Mysterious Skin is adapted by Araki from a the novel of the same title by Scott Heim. It focuses on two teenagers who played at the same little league baseball team during when they were still little kids. The two teens have separated ways, but a distinct memory from the past continue to haunt them: the memory of their baseball coach who molested both of them. Neil (Joseph Gordon-Levitt)'s memory of that event is clear cut and very detailed. While he works as a baseball game commentator, his income comes mostly from prostituting himself to different men. Brash, careless, somewhat insensitive, Neil moves to New York, still sporting that same attitude and same dependency on his ill-reputed source of income. Brian (Brady Corbet) remembers the events quite differently. He remembers it as a myserious blackhole in his childhood memory. When triggered with that lack of memory, his nose suddenly bleed. He becomes infatuated with alien abductions when he watches a television show on the topic, leading on to a belief that he might have been abducted by aliens, connecting that belief to his mysterious dreams and psychosomatic manifestations.

One thing that struck me as odd in Mysterious Skin is that it is hued with bright or striking colors. It has an appearance of a manufactured television sitcom. Araki understandably differentiates his two main characters. Neil's episode is far more drawn towards reality. His concerns are more familiar as it is what television talk show dramas are made of. his tale feels more cautionary but doesn't pin down on that childhood event as the impetus for the character's brash attitude. Araki is careful to steer the film from being didactic. Instead, Araki focuses on the inference that the childhood event has changed Neil, not in the creation of his sexual preference, but towards his life choices: that candy, videogames, and later on five dollar bills, hundred dollar bills that have control of his decisions.

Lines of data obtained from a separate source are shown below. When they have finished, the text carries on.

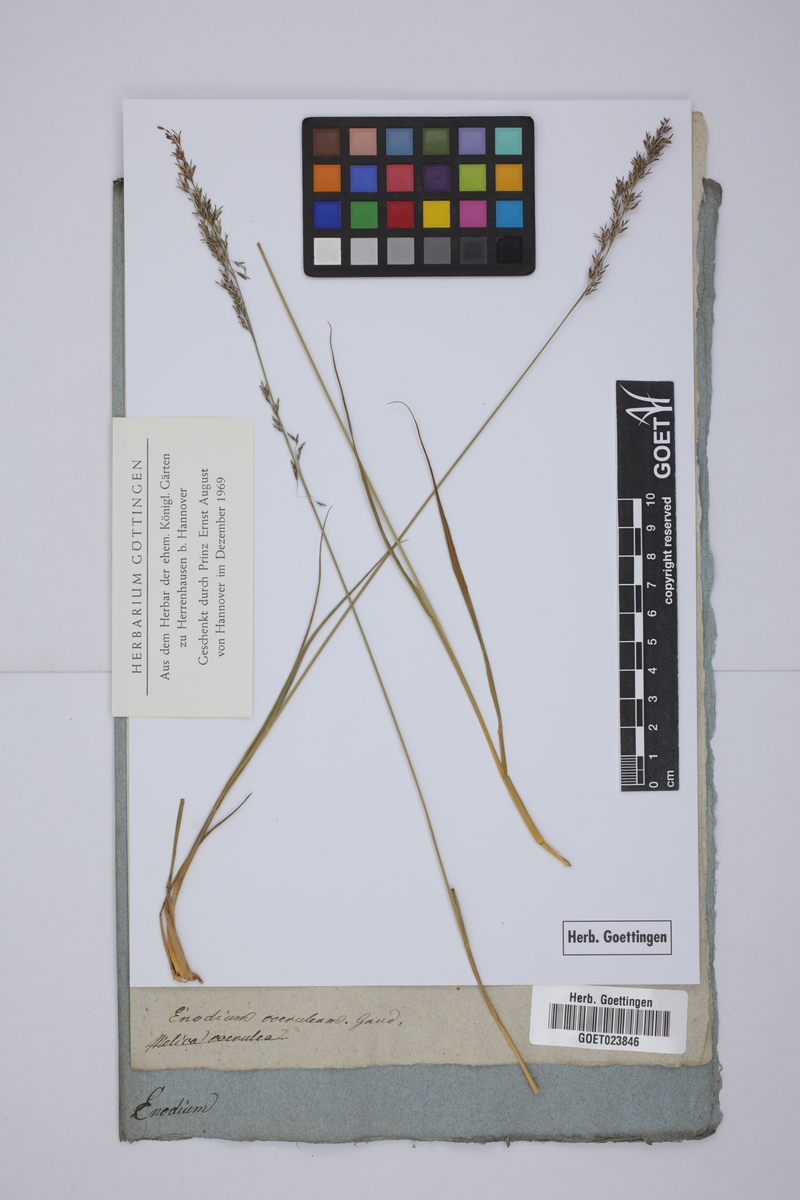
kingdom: Plantae
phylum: Tracheophyta
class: Liliopsida
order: Poales
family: Poaceae
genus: Molinia
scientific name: Molinia caerulea
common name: Purple moor-grass
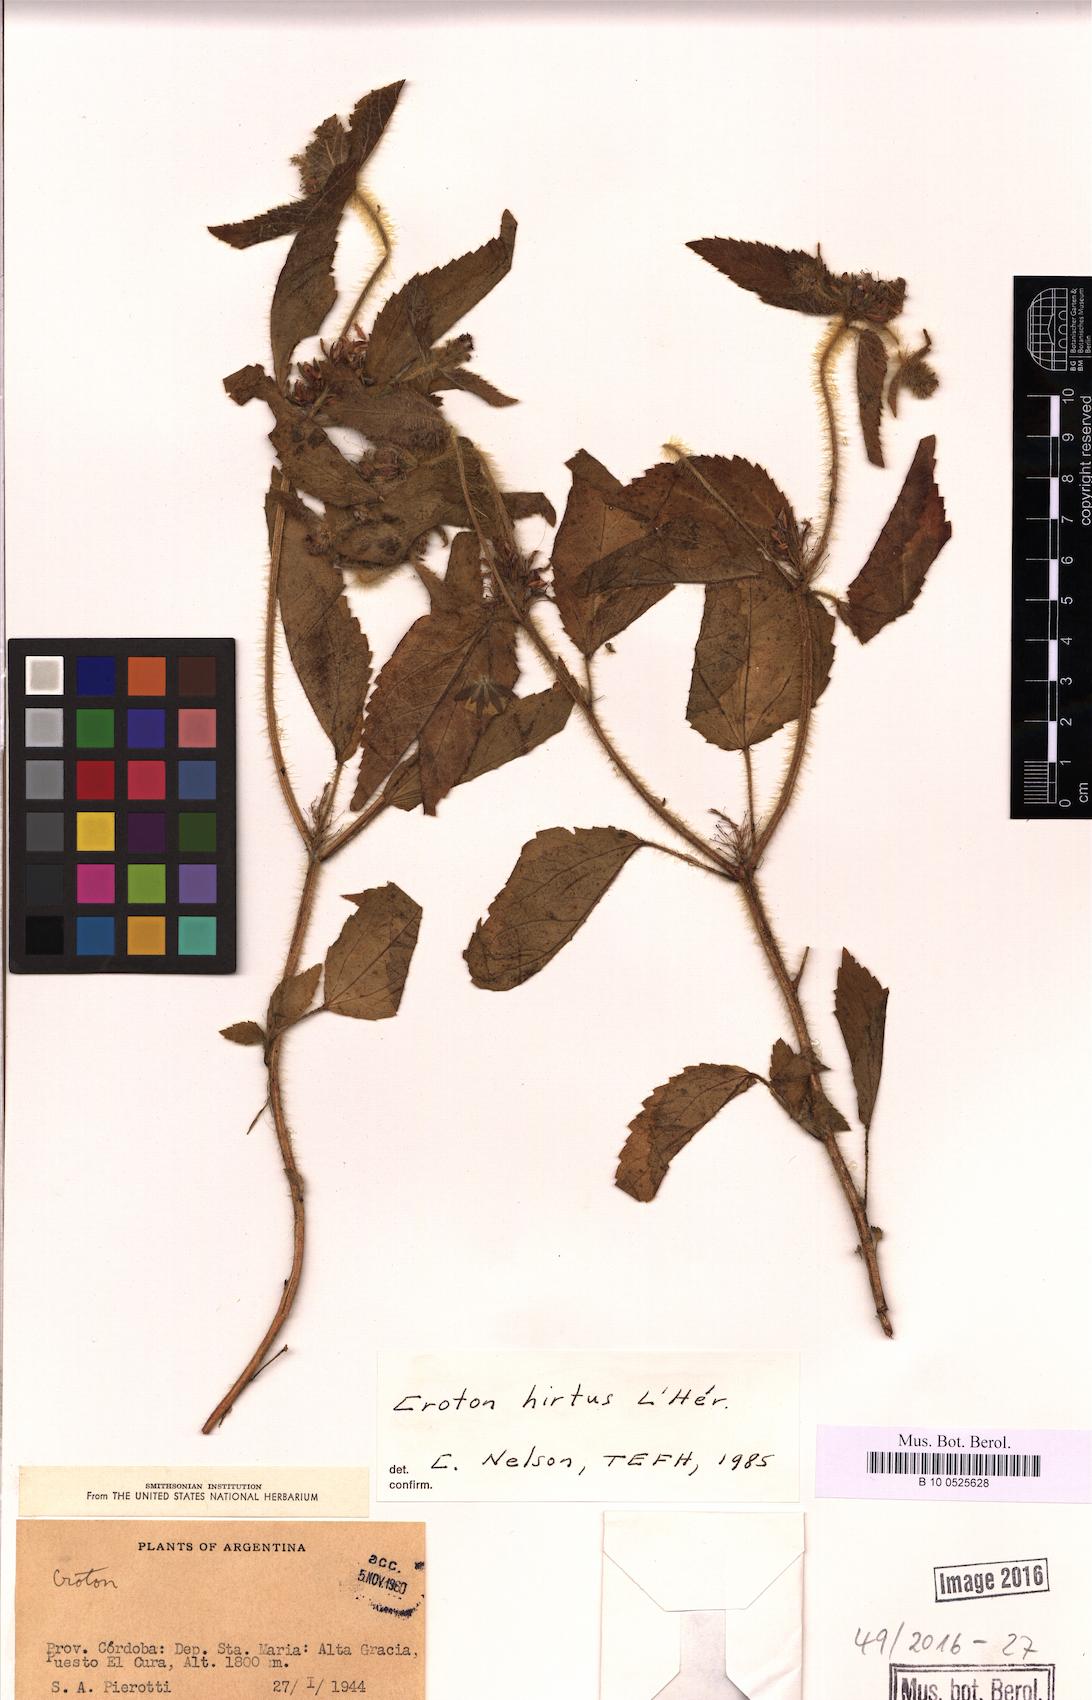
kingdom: Plantae
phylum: Tracheophyta
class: Magnoliopsida
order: Malpighiales
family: Euphorbiaceae
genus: Croton
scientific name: Croton hirtus
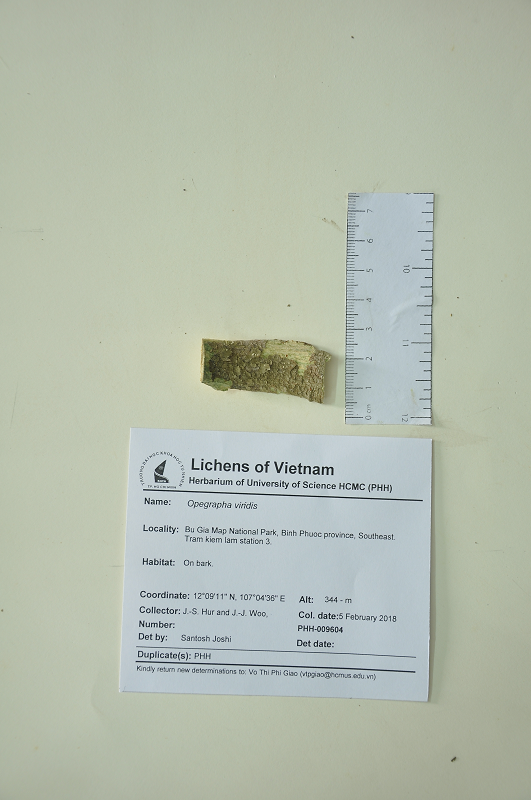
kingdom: Fungi
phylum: Ascomycota
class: Arthoniomycetes
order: Arthoniales
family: Opegraphaceae
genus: Opegrapha
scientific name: Opegrapha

Bryan's tale is more difficult to pull off. It mixes a slight scraping of sci-fi with the uncomfortable discovery that the erasure of memory is due to the fact that the mind has conveniently blocked off any triggers to that traumatic event. It is subtly comedic in its approach, as with the scenes depicting Bryan's unconvincing friendship with his fellow alien afficionado from another town. But Araki does not go for laughs but for that incessant need to recover a missing piece of one's childhood. In a weird way, you'd want to feel for Bryan; that it is best for him to believe in aliens rather than being revealed a miserable fact in his childhood. The little paces of Bryan's self-discovery culminates in Neil's revelation where Bryan folds and degenerates into a little child again. That end scene, both painful and freeing, is wonderfully filmed. The visuals become much more muted, probably in recognition that the stories have evolved from sitcom fantasy to something more serious. The blocking, the direction, the handling of the actors' mannerisms and actions, are all masterfully realized giving off an expected yet totally poignant coda to the tale.